Chapitre I
Clac ! Clac !
Les gros sabots de père Pierre et les petits sabots de Colette font une musique d’ensemble sur la route gelée.
Les deux amis (car Colette aime beaucoup le père Pierre et le père Pierre aime beaucoup Colette), les deux amis luttent silencieusement contre l’âpre bise du vent d’est. Le chapeau rabattu sur les yeux, le cache-nez tordu autour du cou, le fermier marche sans hâte, de cette allure régulière et paisible du « terrien ». Colette, enfouie dans un grand manteau, la tête serrée par le capuchon, trotte à son habitude, sans souci de l’heure tardive ni de l’ombre que perce à peine la lueur de la lanterne portée par son compagnon.
Devant la grille du jardin, qu’on devine à travers la brume glacée de cette soirée de novembre, on s’arrête.
— Bonsoir, père Pierre, à demain et merci.
— Bonsoir ma petite demoiselle. Demain, y se pourrait ben que ça glisse ! Faudra faire attention à ne pas courir sans y regarder !
Déjà, de son pas posé, le fermier s’éloigne. Colette vivement pousse la grille, elle saute les trois marches du perron, ouvre et ferme dans un éclair la porte d’entrée, pose ses souliers dans un coin, accroche son manteau au portemanteau, et leste, sur ses petits chaussons, entre en dansant dans le bureau, où maman et Pierrot travaillent côte à côte, au coin du feu.
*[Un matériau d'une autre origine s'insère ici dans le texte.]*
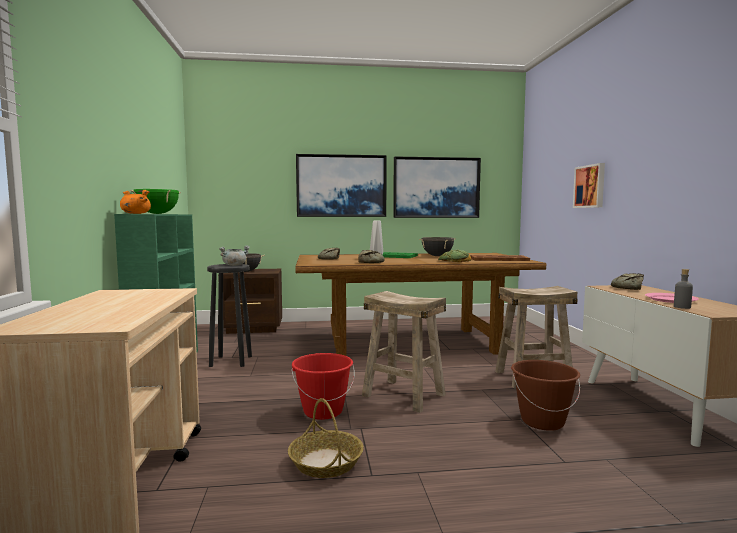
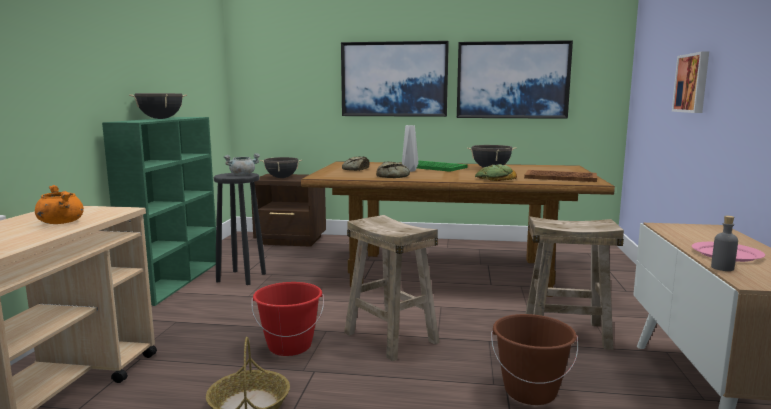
camera: 15 degrees right, 5 degrees up
orange cooking pot [120,190,151,214] -> orange cooking pot moved to [35,185,84,224]
green cooking pot [130,189,181,214] -> black cooking pot [129,93,187,119]
bread [611,273,644,290] -> none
— Tu n’es pas gelée, ma chérie ? questionne la voix maternelle.
Colette rassure sa mère d’un baiser et s’assied sur un petit tabouret, tout contre la vieille cheminée. Elle tend les mains à la flamme, car on n’a pas encore songé à remplacer les bûches qui pétillent par le poêle morne et sans clarté.
— Ce qu’il fait bon ici, maman !
— Oui, mais cela nous change de la température de Beyrouth !
— Oh ! tant pis ! Je ne le regrette pas. Comme dit Pierrot : « on est chez nous, » cela vaut tous les soleils.